José Rosario Ramírez M.

Los gemidos de la Creación

Si reflexionamos profundamente, si vivimos conectados con nuestra interioridad, caeremos en la cuenta de un anhelo, una inquietud existencial de que no estamos completos, que no acabamos de estar plenos, que siempre nos falta algo. Esa carencia de plenitud es como una carencia de ser que nos llama siempre a llegar a ser. Ese impulso impresionante de ir más allá de las cosas materiales, de las cosas que se deterioran con el tiempo, es –en la experiencia religiosa– Dios, y en la experiencia cristiana es el Dios de Jesús.

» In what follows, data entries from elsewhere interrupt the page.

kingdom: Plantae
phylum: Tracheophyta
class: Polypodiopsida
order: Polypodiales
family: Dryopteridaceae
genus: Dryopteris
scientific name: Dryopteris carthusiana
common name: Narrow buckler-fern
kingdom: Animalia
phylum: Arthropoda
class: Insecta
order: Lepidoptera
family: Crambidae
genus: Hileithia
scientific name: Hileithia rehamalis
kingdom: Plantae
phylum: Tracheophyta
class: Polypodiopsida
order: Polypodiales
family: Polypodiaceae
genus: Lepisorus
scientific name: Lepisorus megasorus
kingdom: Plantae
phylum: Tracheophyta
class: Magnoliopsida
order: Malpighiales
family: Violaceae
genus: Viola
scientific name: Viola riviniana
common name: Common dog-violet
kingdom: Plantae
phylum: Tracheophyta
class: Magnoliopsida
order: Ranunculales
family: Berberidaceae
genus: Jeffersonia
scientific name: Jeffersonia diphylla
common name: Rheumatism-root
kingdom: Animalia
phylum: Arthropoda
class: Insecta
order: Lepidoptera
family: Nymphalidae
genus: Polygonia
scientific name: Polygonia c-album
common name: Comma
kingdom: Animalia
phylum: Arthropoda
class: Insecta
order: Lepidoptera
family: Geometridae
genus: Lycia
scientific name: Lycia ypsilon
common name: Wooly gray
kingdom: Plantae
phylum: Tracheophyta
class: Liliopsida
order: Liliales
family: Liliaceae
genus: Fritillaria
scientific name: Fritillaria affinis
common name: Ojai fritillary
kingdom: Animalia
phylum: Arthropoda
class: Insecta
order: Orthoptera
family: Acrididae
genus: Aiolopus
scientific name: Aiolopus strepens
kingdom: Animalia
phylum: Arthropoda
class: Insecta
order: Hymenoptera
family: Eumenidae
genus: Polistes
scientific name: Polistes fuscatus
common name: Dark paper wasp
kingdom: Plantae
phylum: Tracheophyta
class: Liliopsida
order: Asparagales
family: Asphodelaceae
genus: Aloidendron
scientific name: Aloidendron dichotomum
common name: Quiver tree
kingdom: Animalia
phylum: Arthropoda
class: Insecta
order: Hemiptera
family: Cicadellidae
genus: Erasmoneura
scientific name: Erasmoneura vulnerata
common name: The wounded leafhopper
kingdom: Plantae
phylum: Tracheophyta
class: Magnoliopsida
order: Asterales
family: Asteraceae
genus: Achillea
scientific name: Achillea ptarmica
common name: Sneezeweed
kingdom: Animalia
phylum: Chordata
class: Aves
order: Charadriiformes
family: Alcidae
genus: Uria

Esta carencia de ser nos pone en actitud de búsqueda, de estar siempre en movimiento, llenos de vida, y se traduce en una existencia de estar atentos, conscientes de experimentarse con plenitud, pero en continuo avance, resolviendo siempre los retos y dificultades y aumentando nuestra capacidad de admiración por lo bello, verdadero y bueno que nos sucede en la vida. Y no sólo los humanos manifestamos este gemido, sino la Creación entera. En la Carta a los Romanos San Pablo nos dice “que la Creación entera gime hasta el presente y sufre dolores de parto; no sólo ella, sino también nosotros, los que poseemos las primicias del Espíritu, gemimos interiormente, anhelando que se realice plenamente nuestra condición de hijos de Dios, la redención de nuestros cuerpos”.

Cuando no asumimos estos gritos de nuestro corazón, nos vamos ahogando en deseos banales y se va extinguiendo el fuego de la pasión; entramos entonces en una apatía –si no es que en depresiones– que nos pueden conducir a la muerte. Hay que estar atentos para que eso no nos suceda. André Rocher decía que “somos pordioseros dormidos sobre riquezas inconmensurables, desvanecidos sobre un manantial de energía, paralizados sobre una corriente de vida”.

Estos gemidos de la Creación, y de cada uno de nosotros como sociedad en esta pandemia, también son gemidos del Espíritu que nos invitan a asumir esta crisis como un nuevo Pentecostés porque estamos unidos en una causa común; hablamos diferentes idiomas y aun así nos entendemos; hay fuego de la esperanza: Dios nos da, y dará, la paz que tanto necesitamos.